2. System Architecture

The application follows a standard Electron Multi-Process Architecture, enhanced with a custom Native AI Backend.

2.1 Block Diagram

graph TD
    subgraph "User Machine (Windows)"
        A[Electron Main Process] -- Controls --> B[Window Management]
        A -- Spawns/Manages --> C[Native AI Engine Backend]
        B -- Renders --> D[Electron Renderer Process (UI)]
        C -- HTTP/API (Port 5000) --> D
        
        subgraph "Hardware Layer"
            E[CPU (AVX/AVX2)]
            F[RAM]
            G[Start-up Check]
        end
        
        G -- Detects Flags --> A
        A -- Selects Binary --> C
        C -- Loads --> H[model.gguf]
    end

2.2 Component Breakdown

  1. Electron Main Process (main.js):

    • Role: The application entry point.
    • Responsibilities:
      • Lifecycle management (Start, Stop, Quit).
      • Hardware Detection using systeminformation to check for AVX/AVX2 support.
      • Engine Selection: Dynamically chooses the correct binary (cpu_avx2 or cpu_avx) to maximize performance or ensure compatibility.
      • Backend Spawning: Launches the bujji_engine.exe (optimized llama.cpp server) as a child process.
      • Window Creation: Loads index.html.
  2. Native AI Engine (Backend):

    • Role: The "Brain" of the application.
    • Technology: Pre-compiled binaries (likely based on llama.cpp) optimized for CPU inference.
    • Operation: Runs a local server on port 5000.
    • Model: Loads weights strictly from a file named model.gguf.
    • No Python Required: The binary is self-contained with all necessary DLLs.
    • Git LFS integration: Large binaries (.exe, .dll) are tracked via Git LFS to keep the repo clean. The main.js includes a startup check to ensure these files are fully downloaded (and not just LFS pointers) before launching.

**Problems to work on**
A) Please copy out everything in the system architecture section from "2. Native AI" down to "all necessary DLLs.".
B) Carry the system architecture section on past its last sentence.

**Data supplied**
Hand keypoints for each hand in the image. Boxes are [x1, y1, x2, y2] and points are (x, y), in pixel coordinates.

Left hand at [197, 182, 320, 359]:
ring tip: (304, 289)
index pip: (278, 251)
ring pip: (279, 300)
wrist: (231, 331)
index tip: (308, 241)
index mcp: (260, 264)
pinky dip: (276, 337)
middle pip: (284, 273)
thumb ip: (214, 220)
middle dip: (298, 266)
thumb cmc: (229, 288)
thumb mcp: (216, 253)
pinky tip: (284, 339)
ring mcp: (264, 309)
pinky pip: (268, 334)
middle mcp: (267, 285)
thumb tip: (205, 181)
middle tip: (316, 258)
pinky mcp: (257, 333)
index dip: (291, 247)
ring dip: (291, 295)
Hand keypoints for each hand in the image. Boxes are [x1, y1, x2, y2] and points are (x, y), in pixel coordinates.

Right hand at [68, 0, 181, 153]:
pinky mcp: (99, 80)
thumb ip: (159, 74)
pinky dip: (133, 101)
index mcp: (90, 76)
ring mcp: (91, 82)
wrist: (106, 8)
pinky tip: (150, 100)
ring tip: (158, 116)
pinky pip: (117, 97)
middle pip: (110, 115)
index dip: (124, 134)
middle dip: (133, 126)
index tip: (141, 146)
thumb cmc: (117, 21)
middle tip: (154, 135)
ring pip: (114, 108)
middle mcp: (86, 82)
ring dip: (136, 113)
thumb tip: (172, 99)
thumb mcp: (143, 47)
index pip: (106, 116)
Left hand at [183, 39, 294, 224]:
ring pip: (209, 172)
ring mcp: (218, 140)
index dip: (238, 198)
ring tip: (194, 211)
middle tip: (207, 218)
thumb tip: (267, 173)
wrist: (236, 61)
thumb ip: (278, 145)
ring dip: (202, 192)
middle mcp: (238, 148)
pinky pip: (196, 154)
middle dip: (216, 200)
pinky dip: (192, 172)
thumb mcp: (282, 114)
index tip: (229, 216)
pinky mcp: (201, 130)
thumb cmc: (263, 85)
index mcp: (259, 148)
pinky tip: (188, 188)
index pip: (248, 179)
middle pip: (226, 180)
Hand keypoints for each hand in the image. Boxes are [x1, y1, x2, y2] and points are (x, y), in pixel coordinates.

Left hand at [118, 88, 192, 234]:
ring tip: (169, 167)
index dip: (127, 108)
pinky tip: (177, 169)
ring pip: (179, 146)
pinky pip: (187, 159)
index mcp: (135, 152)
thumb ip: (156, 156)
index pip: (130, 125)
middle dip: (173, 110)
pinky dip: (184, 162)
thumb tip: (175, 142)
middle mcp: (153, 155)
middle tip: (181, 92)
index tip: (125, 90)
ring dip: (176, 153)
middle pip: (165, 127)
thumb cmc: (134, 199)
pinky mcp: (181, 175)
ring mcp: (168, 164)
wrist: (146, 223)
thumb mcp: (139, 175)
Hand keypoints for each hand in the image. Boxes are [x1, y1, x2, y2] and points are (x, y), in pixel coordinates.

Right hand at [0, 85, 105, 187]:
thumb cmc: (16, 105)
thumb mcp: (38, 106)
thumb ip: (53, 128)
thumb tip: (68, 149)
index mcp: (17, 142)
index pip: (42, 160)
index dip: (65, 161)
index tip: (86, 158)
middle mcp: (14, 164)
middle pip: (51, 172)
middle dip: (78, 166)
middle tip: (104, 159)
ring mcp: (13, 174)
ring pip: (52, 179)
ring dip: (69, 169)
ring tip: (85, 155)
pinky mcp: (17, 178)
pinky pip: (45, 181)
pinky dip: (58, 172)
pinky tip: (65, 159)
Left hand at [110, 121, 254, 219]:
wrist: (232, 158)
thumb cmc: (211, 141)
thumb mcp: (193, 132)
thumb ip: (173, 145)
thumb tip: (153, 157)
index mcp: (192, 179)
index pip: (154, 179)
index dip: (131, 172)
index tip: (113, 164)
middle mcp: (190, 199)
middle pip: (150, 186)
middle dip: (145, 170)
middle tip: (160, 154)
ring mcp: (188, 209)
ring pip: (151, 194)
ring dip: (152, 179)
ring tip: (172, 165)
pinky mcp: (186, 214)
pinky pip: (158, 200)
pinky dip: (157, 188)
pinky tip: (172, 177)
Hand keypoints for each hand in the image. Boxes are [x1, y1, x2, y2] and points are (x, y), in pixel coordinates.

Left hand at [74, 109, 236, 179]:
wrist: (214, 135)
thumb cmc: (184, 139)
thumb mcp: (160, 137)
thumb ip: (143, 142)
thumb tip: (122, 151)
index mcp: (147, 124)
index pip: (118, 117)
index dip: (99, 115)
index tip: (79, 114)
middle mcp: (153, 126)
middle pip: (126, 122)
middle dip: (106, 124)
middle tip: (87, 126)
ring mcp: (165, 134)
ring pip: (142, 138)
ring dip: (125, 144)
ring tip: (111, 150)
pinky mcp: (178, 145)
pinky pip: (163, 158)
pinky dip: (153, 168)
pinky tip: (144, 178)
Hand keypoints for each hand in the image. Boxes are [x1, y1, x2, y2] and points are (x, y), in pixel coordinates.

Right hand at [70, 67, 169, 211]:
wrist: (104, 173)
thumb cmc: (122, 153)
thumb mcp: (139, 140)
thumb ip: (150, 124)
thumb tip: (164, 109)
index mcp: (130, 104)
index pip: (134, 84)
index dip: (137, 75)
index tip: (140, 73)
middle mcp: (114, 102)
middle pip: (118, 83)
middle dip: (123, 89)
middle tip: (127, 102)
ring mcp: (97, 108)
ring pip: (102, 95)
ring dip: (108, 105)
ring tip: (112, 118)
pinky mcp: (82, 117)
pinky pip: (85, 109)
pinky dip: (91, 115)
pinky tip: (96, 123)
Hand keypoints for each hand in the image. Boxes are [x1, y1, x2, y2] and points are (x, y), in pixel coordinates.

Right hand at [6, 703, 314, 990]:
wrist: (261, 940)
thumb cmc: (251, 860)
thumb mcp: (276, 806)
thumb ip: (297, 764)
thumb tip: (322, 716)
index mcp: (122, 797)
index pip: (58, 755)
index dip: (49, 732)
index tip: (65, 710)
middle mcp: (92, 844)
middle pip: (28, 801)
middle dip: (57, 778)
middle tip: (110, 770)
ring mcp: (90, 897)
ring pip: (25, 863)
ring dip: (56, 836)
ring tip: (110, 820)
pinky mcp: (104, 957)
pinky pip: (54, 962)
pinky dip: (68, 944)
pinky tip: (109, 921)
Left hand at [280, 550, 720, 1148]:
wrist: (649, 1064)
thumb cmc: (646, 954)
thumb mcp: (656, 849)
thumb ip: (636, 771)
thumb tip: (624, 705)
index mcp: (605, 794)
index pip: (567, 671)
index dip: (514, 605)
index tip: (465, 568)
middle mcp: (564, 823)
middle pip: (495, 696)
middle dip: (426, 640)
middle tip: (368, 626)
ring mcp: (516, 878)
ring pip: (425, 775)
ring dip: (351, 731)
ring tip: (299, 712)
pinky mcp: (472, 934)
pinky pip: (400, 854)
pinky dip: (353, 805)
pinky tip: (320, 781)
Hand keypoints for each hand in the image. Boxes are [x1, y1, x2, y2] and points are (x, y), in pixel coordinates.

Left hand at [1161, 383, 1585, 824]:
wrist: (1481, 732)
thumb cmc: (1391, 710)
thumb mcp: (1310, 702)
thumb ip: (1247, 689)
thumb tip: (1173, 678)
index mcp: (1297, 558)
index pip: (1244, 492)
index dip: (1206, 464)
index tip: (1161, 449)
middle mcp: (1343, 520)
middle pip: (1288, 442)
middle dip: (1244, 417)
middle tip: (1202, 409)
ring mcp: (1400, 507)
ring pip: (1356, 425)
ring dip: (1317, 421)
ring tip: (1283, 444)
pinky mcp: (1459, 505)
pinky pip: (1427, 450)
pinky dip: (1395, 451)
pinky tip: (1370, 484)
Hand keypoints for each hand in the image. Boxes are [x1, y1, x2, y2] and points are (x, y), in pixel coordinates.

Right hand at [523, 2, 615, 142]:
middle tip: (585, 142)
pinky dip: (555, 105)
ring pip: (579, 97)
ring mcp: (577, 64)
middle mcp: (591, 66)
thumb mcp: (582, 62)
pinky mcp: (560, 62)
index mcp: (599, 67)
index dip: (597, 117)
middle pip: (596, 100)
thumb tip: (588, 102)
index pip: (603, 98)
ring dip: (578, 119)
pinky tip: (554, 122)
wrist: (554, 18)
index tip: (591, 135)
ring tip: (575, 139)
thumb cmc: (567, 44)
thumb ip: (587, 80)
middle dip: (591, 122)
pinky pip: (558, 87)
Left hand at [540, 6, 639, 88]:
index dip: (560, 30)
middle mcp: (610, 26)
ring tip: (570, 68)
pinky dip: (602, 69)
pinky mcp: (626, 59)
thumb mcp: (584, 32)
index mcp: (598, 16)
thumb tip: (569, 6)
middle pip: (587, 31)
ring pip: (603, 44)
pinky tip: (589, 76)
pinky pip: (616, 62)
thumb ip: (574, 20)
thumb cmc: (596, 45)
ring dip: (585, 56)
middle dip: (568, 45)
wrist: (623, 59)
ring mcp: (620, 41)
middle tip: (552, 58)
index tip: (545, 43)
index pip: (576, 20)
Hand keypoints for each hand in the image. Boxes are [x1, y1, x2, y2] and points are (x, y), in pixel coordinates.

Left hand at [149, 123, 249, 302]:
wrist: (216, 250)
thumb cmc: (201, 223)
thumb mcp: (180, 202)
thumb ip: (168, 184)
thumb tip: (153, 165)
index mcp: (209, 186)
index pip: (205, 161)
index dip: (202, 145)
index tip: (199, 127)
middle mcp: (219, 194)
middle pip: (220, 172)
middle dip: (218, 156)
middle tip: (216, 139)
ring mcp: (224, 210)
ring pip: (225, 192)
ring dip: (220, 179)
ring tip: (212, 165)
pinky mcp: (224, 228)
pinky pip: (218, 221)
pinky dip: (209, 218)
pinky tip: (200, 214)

**Per-task answers**
A)
2. Native AI Engine (Backend):

    • Role: The "Brain" of the application.
    • Technology: Pre-compiled binaries (likely based on llama.cpp) optimized for CPU inference.
    • Operation: Runs a local server on port 5000.
    • Model: Loads weights strictly from a file named model.gguf.
    • No Python Required: The binary is self-contained with all necessary DLLs.

B)
  3. Renderer Process (index.html + renderer.js):

    • Role: The User Interface.
    • Responsibilities:
      • Displays the chat interface.
      • Sends user prompts to localhost:5000.
      • Receives and streams AI responses.

3. Operational Flow Chart

Detailed step-by-step process of the application startup:

sequenceDiagram
    participant U as User
    participant M as Main Process
    participant S as System Check
    participant E as AI Engine (Backend)
    participant W as UI Window

    U->>M: Launches Application (npm start / exe)
    M->>S: Request CPU Flags (AVX2?)
    S-->>M: Returns Flags (e.g., "avx2 enabled")
    
    alt AVX2 Supported
        M->>M: Select "engine/cpu_avx2/bujji_engine.exe"
    else Only AVX
        M->>M: Select "engine/cpu_avx/bujji_engine.exe"
    end

    M->>M: Validate Engine File Size (Check for Git LFS pointers)
    M-->>U: Error Dialog if File Missing/Small

    M->>E: Spawn Process (model.gguf, port 5000, 4 threads)
    E-->>M: Server Started (Background)
    M->>W: Create Window (Load index.html)
    W->>E: Check Connection (Health Check)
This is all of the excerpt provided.